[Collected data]
##########

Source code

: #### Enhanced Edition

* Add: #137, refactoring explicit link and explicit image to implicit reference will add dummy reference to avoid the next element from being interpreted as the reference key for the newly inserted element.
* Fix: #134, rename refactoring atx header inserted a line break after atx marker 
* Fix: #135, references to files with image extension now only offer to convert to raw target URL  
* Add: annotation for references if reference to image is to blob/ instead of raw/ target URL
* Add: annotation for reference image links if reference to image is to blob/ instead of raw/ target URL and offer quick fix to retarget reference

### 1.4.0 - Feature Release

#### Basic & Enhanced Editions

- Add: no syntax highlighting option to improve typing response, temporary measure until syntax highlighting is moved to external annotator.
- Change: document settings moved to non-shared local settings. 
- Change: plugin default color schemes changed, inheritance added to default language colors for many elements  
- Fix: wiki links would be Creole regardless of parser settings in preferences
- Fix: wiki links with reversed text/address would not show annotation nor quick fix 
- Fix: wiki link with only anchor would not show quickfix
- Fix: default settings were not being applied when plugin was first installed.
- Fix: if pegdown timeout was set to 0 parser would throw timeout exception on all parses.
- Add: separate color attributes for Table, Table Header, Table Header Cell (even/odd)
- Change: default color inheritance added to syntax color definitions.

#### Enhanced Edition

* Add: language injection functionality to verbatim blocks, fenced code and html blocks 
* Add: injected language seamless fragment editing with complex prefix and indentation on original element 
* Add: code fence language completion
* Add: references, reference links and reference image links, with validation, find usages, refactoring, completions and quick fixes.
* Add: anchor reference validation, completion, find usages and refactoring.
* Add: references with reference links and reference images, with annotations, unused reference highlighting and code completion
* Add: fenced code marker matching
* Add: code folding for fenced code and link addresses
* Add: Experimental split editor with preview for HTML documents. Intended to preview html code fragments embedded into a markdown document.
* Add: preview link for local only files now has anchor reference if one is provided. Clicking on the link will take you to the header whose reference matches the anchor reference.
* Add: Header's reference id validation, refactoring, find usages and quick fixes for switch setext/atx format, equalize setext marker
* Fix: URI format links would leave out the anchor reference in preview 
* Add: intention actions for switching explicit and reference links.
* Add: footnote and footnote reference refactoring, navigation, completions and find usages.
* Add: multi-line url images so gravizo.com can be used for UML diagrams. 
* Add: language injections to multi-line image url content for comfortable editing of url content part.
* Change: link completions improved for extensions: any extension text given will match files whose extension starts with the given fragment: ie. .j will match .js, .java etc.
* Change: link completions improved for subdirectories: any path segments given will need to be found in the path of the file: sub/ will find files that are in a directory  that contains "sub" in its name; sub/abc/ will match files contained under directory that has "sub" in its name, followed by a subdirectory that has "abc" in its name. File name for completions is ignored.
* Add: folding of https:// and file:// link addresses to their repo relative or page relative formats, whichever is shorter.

##########

## Task details:
Please format the records above as a two-column Markdown table, with a row number under "Row" and the text of each line under "Line". Leave out blank lines.

## Expected answer:
| Row | Line |
|---|---|
| 1 | Source code |
| 2 | : #### Enhanced Edition |
| 3 | * Add: #137, refactoring explicit link and explicit image to implicit reference will add dummy reference to avoid the next element from being interpreted as the reference key for the newly inserted element. |
| 4 | * Fix: #134, rename refactoring atx header inserted a line break after atx marker  |
| 5 | * Fix: #135, references to files with image extension now only offer to convert to raw target URL   |
| 6 | * Add: annotation for references if reference to image is to blob/ instead of raw/ target URL |
| 7 | * Add: annotation for reference image links if reference to image is to blob/ instead of raw/ target URL and offer quick fix to retarget reference |
| 8 | ### 1.4.0 - Feature Release |
| 9 | #### Basic & Enhanced Editions |
| 10 | - Add: no syntax highlighting option to improve typing response, temporary measure until syntax highlighting is moved to external annotator. |
| 11 | - Change: document settings moved to non-shared local settings.  |
| 12 | - Change: plugin default color schemes changed, inheritance added to default language colors for many elements   |
| 13 | - Fix: wiki links would be Creole regardless of parser settings in preferences |
| 14 | - Fix: wiki links with reversed text/address would not show annotation nor quick fix  |
| 15 | - Fix: wiki link with only anchor would not show quickfix |
| 16 | - Fix: default settings were not being applied when plugin was first installed. |
| 17 | - Fix: if pegdown timeout was set to 0 parser would throw timeout exception on all parses. |
| 18 | - Add: separate color attributes for Table, Table Header, Table Header Cell (even/odd) |
| 19 | - Change: default color inheritance added to syntax color definitions. |
| 20 | #### Enhanced Edition |
| 21 | * Add: language injection functionality to verbatim blocks, fenced code and html blocks  |
| 22 | * Add: injected language seamless fragment editing with complex prefix and indentation on original element  |
| 23 | * Add: code fence language completion |
| 24 | * Add: references, reference links and reference image links, with validation, find usages, refactoring, completions and quick fixes. |
| 25 | * Add: anchor reference validation, completion, find usages and refactoring. |
| 26 | * Add: references with reference links and reference images, with annotations, unused reference highlighting and code completion |
| 27 | * Add: fenced code marker matching |
| 28 | * Add: code folding for fenced code and link addresses |
| 29 | * Add: Experimental split editor with preview for HTML documents. Intended to preview html code fragments embedded into a markdown document. |
| 30 | * Add: preview link for local only files now has anchor reference if one is provided. Clicking on the link will take you to the header whose reference matches the anchor reference. |
| 31 | * Add: Header's reference id validation, refactoring, find usages and quick fixes for switch setext/atx format, equalize setext marker |
| 32 | * Fix: URI format links would leave out the anchor reference in preview  |
| 33 | * Add: intention actions for switching explicit and reference links. |
| 34 | * Add: footnote and footnote reference refactoring, navigation, completions and find usages. |
| 35 | * Add: multi-line url images so gravizo.com can be used for UML diagrams.  |
| 36 | * Add: language injections to multi-line image url content for comfortable editing of url content part. |
| 37 | * Change: link completions improved for extensions: any extension text given will match files whose extension starts with the given fragment: ie. .j will match .js, .java etc. |
| 38 | * Change: link completions improved for subdirectories: any path segments given will need to be found in the path of the file: sub/ will find files that are in a directory  that contains "sub" in its name; sub/abc/ will match files contained under directory that has "sub" in its name, followed by a subdirectory that has "abc" in its name. File name for completions is ignored. |
| 39 | * Add: folding of https:// and file:// link addresses to their repo relative or page relative formats, whichever is shorter. |